At this point, more than half of the state’s 2,500 municipalities rely on state police coverage, and the number is growing. To say the state police are spread thin is an understatement, and to say that they need more money to fund training and costs for more troopers is simply a fact.

Last year, according to a PennLive.com report, the governor proposed a flat per-person fee that municipalities would have to pay. It wasn’t approved. This time, Wolf is suggesting a sliding scale. Municipalities with fewer than 2,000 people would pay $8 per person, and the fee would rise with the population, with municipalities having more than 20,000 people paying $166 a head.
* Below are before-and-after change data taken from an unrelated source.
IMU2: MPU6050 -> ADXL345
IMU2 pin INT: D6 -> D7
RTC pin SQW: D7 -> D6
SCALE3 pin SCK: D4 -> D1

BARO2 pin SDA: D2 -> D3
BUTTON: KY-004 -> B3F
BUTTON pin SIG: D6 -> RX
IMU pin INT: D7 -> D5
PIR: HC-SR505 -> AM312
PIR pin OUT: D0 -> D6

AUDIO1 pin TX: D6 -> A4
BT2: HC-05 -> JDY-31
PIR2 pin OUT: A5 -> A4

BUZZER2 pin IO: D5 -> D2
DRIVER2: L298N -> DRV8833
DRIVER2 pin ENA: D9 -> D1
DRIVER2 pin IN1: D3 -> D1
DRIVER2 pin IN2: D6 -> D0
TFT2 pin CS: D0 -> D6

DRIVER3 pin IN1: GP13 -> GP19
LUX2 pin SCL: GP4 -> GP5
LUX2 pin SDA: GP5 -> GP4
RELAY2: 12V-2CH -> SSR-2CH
In our area, Canton Township, with a population of 8,242, would face a per capita rate of $66, for a total of about $550,000. That’s actually a bargain, when you consider the cost of running a local police department. North Franklin Township, which recently disbanded its department, paid $850,000 for police services in 2014, at a cost of about $185 per person, according to PennLive figures.

PennLive’s database also indicates, for example, that South Franklin Township, which has a population of 3,270, would pay a per capita rate for $25 under Wolf’s plan, for a total of $81,750. In Greene County, Franklin Township, with a population of 7,126, would be facing a per capita fee of $58, for a total of $413,308.

According to the PennLive report, Wolf’s plan would bring in $103.9 million for the 2019-20 state budget, money that would help finance cadet classes for the state police, which is facing a large number of retirements at the same time demand for troopers is rising.

Municipalities could react to this fee in a number of ways. For low-population townships or boroughs, paying the state police fee, and of course passing it on to residents, might be the best way to proceed. These small municipalities typically don’t have a lot of crime, and creating a local police force simply isn’t necessary. Another option, particularly for larger municipalities, is contracting with a neighboring community’s police force for coverage. Though no officials will publicly confirm this, North Franklin reportedly is considering this option, and it makes perfect sense. The third option is to create a police force. That idea has been raised by officials in Canton Township. If Canton is going to be faced with paying nearly $550,000 to the commonwealth for state police coverage, then another option is almost certainly a better idea. With troopers already overburdened, a local force or coverage provided by a neighboring community can provide more extensive services to the local population.

The best option, it would seem to us, is for some of our local communities to consider the creation of a regional police force, much as has been done already in a number of Mon Valley communities. For instance, South Franklin, North Franklin and Canton might all benefit from such an arrangement.

Whatever the case, state police can’t be expected to continue providing services to an ever-growing number of communities without somebody paying the piper.